Article:
- - - - -
Re: How to match 2 datasets when 1 of the datasets could be matched on...

pheynix · Posted 08-31-2014 09:10 PM

I have wrested getting this to work in SAS for many days now. I am about to give up and write this in a language that can handle looping a through multiple arrays at a time, but I love SAS and would much prefer to find something that works, so I am hoping someone will know how to do this in SAS...

I have 2 datasets,

----File 1 has a unique customer identifier (let's call it "account number") and an amount in each record.

----File 2 has 2 unique customer identifiers (let's call it "policy number" and "customer number") and an amount in each record.

The twist? Account number, policy number, and customer number can all be the same number. All 3 are always 8 characters long.

file 1 file 2

-------------------------- ------------------------------------------

12345678 4.50 12345678 98765432 4.50

My goal is to know:

1) what records are: a) on both files where the account number on file 1 equals either the policy number or the customer number on file 2. and b) the amounts are equal.

2) what records are: a) on both files where the account number on file 1 equals either the policy number or the customer number on file 2. and b) the amounts do not equal.

3) what records are only on file 1, meaning that the account number doesn't equal either the policy number or the customer number.

4) what records are only on file 2, meaning that neither the policy number or the customer number match the account number on file 1.

This makes match-merge and proc sql a nightmare of spaghetti code to filter out duplicates. My brain hurts. Can anyone see a way to do this in SAS? Thank you in advance....

LinusH · Posted 09-01-2014 02:34 AM

1) SQL join (accno = policy_no or acc_no = cust_no) and one.amt = two.amt

2) as above, but move the amt join criteria to a case expression in the select statement.

3) as above, but using a left join. Use case expression on a mandatory column in dataset 2 to see if there is a match or not.

4) as above, but using a right join, Or full join, in which you could fulfil all your requirements in one query.

Data never sleeps

jakarman · Posted 09-01-2014 02:54 AM

Analyzing, thinking at a SAS datastep.

- You have 4 output files being defined .

- The join: There is a difficult join. accountnumber (a) is to be checked to policy number/customer number. This looks to be 3 file-join not a 2 file join. file1 - file2a - file2b

- 3 and 4 are the outer parts 3= file1 and not file2a and not file2b 4= not file 1 and ( file2a or file2b)

- 1,2 are of the inner part file1 and ( file2a or file 2b)

- The split up on the ammmount being different or equal at the inner part is more easy.
- - - - -
Data segment:

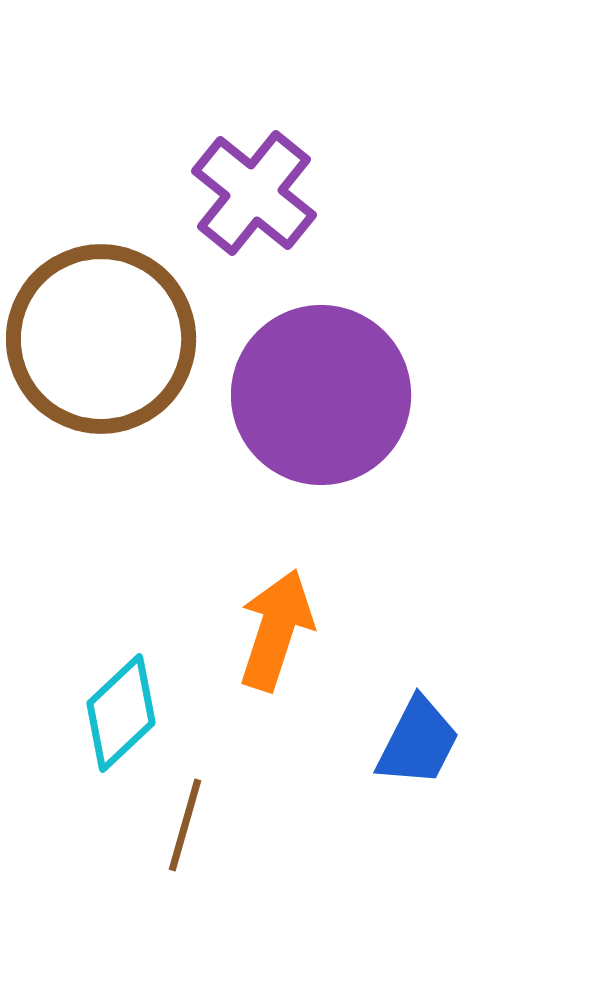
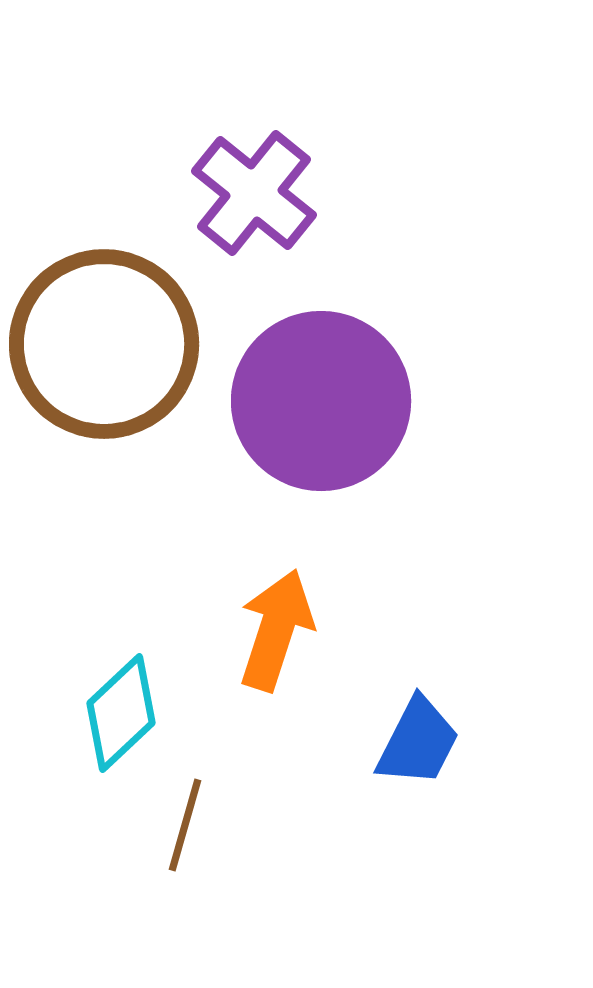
brown circle: moved 3 px right, 5 px down
purple circle: moved 6 px down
- - - - -
What is required: Resume the forum thread on matching two SAS datasets by account, policy, or customer number, picking up after its last line. Leave the material aside; it has no role here.

Response to this task:
There is a twist possible "the twist": do you have duplicates? can both policy number and customer number being get matched?

Any sample data (faked?) for doing some code?

What is the sizing of the data (relative small or big to your sas environment)?

---->-- ja karman --<-----

pheynix · Posted 09-01-2014 06:18 AM

Thank you to everyone who has responded!

Yes, policy number and customer number can both get matched. There could be up to - but no more than - one entry each for both policy number and customer number in file 1, and similarly in file 2 there will be only 1 entry that has either a policy number and customer number that are the same or not the same. The trick is to produce a match only if the amounts match AND there is a match to either policy number or customer number.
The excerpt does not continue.